The romanticizing of the Soviet system is for the most part – given the sober comparisons – at least irrational. Why are there, nevertheless, nostalgics on the one hand, young communists on the other, who are mimicking such a system? First, the political and economic system must be differentiated from the cultural sphere. The Soviet Union was also formative for several generations, culture, films and music, into which people were born and socialized. In addition, many claim to have been part of a common economic system and a world power. This awakens a feeling of togetherness. Another motivation, according to respondents, is the stability that existed in the Soviet Union compared to the post-Soviet systems. Many of the post-Soviet states actually experienced crises after the collapse of the Soviet Union, and these crises are still continuing today. Many states were barely able to recover from these crises and, due to the rapid economic transformation, fell into a system of corruption and oligarchies. To this day, many of these states are struggling to consolidate politically, institutionally and economically.

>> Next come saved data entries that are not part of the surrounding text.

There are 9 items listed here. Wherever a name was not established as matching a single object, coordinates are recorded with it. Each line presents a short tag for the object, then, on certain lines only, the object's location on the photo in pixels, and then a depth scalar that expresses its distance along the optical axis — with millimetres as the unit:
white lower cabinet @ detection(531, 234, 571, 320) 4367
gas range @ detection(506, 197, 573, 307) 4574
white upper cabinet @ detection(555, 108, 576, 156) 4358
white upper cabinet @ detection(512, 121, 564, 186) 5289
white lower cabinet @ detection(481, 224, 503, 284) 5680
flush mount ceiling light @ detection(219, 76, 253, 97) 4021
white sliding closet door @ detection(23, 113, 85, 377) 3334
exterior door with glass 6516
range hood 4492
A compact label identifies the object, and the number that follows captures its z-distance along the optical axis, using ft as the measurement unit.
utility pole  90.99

The illusory nostalgia of communism
The policy of planned economy, which oriented the economy in individual countries in certain directions, as well as the post-Soviet chaotic wave of liberalization coupled with national conflicts are certainly some of the factors why some countries failed to recover. For the failed attempts at transformation, the problems are attributed to capitalism. That capitalism which made the countries of Western Europe, Canada, the USA, Singapore, Japan, South Korea, Australia and countless other states the most livable countries in the world. Even China, which prides itself as communist, has been following the capitalist path for the last decades. The prime examples of communist systems that survived the collapse of the 1990s or reinvented themselves can be seen today. For example in Cuba, Venezuela or North Korea, where people still live below the poverty line, have no chance of advancement and are subject to censorship.

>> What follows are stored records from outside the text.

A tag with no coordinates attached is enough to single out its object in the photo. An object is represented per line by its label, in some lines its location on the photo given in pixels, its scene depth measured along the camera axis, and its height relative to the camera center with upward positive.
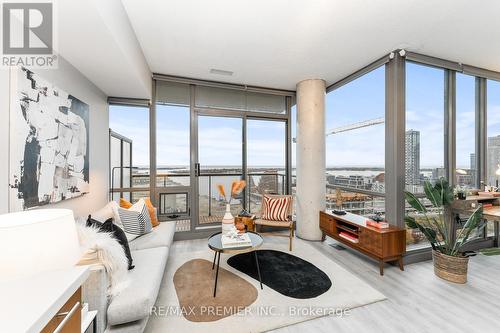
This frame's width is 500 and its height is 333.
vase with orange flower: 2.58 -0.69
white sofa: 1.32 -0.93
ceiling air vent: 3.32 +1.54
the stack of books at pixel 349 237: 2.88 -1.01
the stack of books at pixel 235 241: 2.24 -0.83
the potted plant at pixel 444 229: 2.33 -0.77
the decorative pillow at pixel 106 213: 2.44 -0.58
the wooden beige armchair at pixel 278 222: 3.27 -0.91
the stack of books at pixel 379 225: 2.60 -0.74
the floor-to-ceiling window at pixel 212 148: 3.68 +0.36
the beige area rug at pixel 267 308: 1.72 -1.31
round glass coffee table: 2.17 -0.87
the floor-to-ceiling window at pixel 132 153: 3.50 +0.23
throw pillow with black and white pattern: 2.64 -0.71
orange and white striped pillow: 3.58 -0.74
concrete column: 3.67 +0.15
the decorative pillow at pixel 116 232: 1.85 -0.60
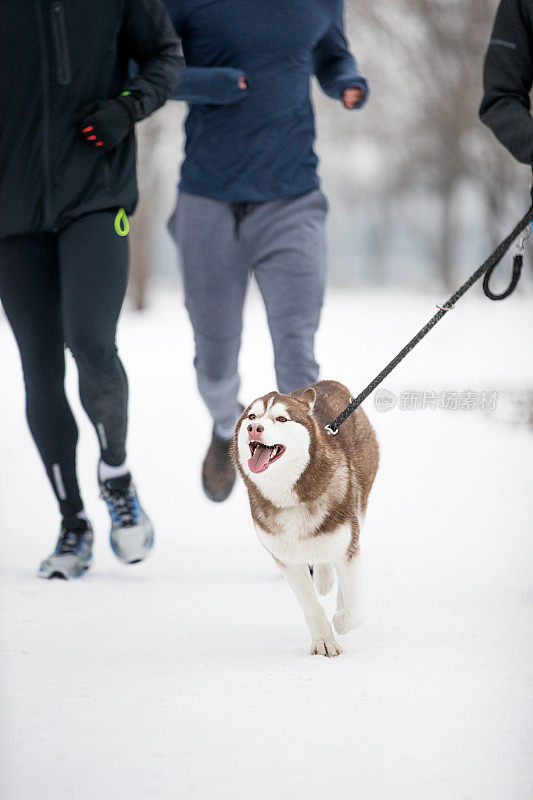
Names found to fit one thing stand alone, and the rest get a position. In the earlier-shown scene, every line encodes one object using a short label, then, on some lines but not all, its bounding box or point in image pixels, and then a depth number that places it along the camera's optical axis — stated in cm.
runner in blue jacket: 1287
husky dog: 1216
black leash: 1225
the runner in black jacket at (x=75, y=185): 1270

Wishing back communism because certain countries fell into the spiral of corruption would be the same as wishing back absolute monarchies because of the economic situation after the First World War.
Soviet nostalgia may perhaps be understandable for the then socialized generations on an emotional level and in terms of the post-soviet economic situation, but the romanticization of the Soviet system and communism is not only an illusion but also irrational. Wishing back communism because certain countries fell into the spiral of corruption would be the same as wishing back absolute monarchies because of the economic situation after the First World War. After all, the illusory nostalgia of communism is in reality not a nostalgia for communism – but rather a protest against oligarchies, instability and corruption.